Texte de la page »

>>>>>

# réforme de la CMG



## liline17 (6 Novembre 2022)

voici ce que je viens de lire:
La réforme du Cmg n’est pas si simple en soi. Nous tenons donc à revenir sur un point de la réforme du Cmg qui ne semble pas comprise : le possible plafonnement du taux horaire.

*Aujourd’hui, il y a déjà un plafonnement journalier que les familles ne peuvent dépasser au risque de ne pouvoir obtenir le Cmg*. Cela implique qu’un certain nombre d’assistants maternels qui exercent sur de longues journées sont obligés de baisser leur tarif horaire pour que les parents ne soient pas privés de Cmg. Donnons un exemple. Le plafond journalier pour les familles au 1er août 2022 en net est de 43,23 euros pour bénéficier du Cmg. Si une assistante maternelle est à 4,50 euros de l’heure et qu’elle travaille 10 heures, elle sera à 45 euros. Le plafond dans cette hypothèse est dépassé, elle devra donc revoir son taux horaire pour que les parents ne soient pas privés du Cmg. 
De fait, aujourd’hui le salaire des assistantes maternelles est plafonné. 

Si demain un consensus entre les organisations et le gouvernement voyait le jour sur un taux horaire maximal ne mettant pas en danger les professionnels, ceux-ci pourraient alors obtenir un salaire plus juste car calculé sur toutes les heures effectives sans qu’il y ait un salaire journalier à ne pas dépasser.* Donc,  ce serait, au contraire , éviter un plafonnement des salaires.*

Il faut bien comprendre l’article 36 du PLFSS avant de passer aux offensives, au risque aussi de se perdre dans un débat éloigné des questions de fonds importantes auxquelles il faudra répondre.
Parmi lesquelles : on parle de Cmg horaire pour les familles mais le montant des congés payés (dans le cas d’une mensualisation en dessous de 47 semaines) sera-t-il aussi pris en considération ?

<<<<<

Relevé des données »
>>>>>

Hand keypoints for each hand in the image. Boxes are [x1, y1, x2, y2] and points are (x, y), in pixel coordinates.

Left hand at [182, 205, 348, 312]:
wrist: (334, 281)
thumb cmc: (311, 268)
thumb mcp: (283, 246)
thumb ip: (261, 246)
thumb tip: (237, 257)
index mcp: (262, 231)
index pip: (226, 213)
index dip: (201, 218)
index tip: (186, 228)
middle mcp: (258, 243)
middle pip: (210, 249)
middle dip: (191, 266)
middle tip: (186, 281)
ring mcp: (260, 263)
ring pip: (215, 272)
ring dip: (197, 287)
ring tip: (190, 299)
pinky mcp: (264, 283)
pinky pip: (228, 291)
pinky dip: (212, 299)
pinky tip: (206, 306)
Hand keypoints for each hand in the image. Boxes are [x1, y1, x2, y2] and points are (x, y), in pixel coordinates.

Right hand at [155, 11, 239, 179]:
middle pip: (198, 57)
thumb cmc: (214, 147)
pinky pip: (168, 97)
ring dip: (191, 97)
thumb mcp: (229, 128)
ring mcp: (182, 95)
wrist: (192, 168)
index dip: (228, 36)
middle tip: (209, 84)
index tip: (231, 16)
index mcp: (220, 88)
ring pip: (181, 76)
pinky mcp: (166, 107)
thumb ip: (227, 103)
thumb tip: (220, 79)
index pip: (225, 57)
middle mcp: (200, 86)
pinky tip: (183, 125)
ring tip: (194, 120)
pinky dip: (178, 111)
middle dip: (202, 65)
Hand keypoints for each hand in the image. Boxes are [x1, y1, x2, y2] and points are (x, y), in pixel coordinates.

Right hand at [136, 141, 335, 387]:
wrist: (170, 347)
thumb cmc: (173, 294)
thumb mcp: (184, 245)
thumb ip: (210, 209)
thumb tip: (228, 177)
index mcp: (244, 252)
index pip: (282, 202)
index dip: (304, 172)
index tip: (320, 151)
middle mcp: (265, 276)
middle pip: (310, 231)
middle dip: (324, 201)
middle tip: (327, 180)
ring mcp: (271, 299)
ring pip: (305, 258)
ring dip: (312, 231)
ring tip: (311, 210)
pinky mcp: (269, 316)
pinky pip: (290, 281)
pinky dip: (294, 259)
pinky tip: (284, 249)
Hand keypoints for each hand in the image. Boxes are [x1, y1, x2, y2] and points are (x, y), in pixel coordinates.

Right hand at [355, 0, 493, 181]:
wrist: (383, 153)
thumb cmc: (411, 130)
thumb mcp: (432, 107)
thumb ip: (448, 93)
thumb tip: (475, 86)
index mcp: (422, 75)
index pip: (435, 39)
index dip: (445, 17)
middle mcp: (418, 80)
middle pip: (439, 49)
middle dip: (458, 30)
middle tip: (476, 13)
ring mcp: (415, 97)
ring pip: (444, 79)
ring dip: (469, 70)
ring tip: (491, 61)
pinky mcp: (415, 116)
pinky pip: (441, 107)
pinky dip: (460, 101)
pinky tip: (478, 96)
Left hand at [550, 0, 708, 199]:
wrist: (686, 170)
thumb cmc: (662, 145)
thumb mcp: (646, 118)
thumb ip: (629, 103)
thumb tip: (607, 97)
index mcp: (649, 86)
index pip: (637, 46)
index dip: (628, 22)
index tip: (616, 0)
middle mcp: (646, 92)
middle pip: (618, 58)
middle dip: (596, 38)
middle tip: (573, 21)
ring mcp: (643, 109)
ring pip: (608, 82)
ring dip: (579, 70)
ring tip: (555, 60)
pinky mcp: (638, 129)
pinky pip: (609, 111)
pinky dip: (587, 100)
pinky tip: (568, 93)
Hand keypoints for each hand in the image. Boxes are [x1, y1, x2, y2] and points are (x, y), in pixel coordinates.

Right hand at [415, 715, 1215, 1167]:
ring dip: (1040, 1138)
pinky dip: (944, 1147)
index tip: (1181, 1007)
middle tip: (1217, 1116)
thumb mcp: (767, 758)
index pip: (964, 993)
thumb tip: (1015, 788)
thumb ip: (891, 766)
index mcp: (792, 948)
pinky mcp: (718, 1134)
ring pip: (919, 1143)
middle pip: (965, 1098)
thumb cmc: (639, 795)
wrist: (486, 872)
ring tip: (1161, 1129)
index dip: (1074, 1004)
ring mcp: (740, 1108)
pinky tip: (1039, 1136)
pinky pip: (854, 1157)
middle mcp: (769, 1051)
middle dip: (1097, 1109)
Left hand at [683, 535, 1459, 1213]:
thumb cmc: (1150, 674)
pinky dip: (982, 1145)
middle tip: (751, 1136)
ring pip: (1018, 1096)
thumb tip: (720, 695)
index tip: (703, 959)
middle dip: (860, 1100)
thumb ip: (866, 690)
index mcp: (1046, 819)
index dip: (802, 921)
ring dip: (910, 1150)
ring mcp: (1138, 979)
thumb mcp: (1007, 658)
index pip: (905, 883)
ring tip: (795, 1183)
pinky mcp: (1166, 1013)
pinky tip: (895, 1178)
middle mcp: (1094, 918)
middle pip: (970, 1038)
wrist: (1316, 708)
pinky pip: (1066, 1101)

<<<<<

Ensemble des consignes »
a. Recopiez fidèlement le passage du fil de discussion sur la réforme du CMG qui commence aux mots « Il faut bien » et s'arrête après les mots « il faudra répondre. ».
b. Rédigez la suite du fil de discussion sur la réforme du CMG, en reprenant juste après sa dernière phrase.
Aucune consigne ne fait appel aux lignes de données.

Liste des réponses »
a.
Il faut bien comprendre l’article 36 du PLFSS avant de passer aux offensives, au risque aussi de se perdre dans un débat éloigné des questions de fonds importantes auxquelles il faudra répondre.

b.
*Autre chose : aujourd’hui, lorsque le salaire versé est inférieur à l’aide du Cmg, les parents ont toujours 15% du salaire à leur charge. Avec cette réforme, le Cmg horaire donc, il n’y aura plus de plafond journalier et ils n’auront donc plus ces 15% à leur charge.*

Mais surtout, trop de mélanges apportant beaucoup de confusion sont faits. Par exemple, on parle d’un Cmg horaire : attention ici ce n’est pas le taux horaire maximal qu’un assistant maternel peut demander, il s’agit de l’aide pour les familles avec un montant horaire maximal pris en charge.  Ce n’est pas la même chose. Si le taux horaire reste plus haut, il s’agira donc d’un reste à charge pour les parents. En effet, nous aurons besoin d’échanges et de faire remonter les questions importantes des professionnels, à condition d’avoir déjà bien maîtrisé le sujet. Nous sommes toujours là pour répondre aux questions, cette réforme n’entrera en vigueur qu’en 2025 et d’ici là il faut donc se préparer aux négociations autour de cette dernière.


----------



## Ladrine 10 (6 Novembre 2022)

Et bin ont n'a pas fini 🤦


----------



## angèle1982 (6 Novembre 2022)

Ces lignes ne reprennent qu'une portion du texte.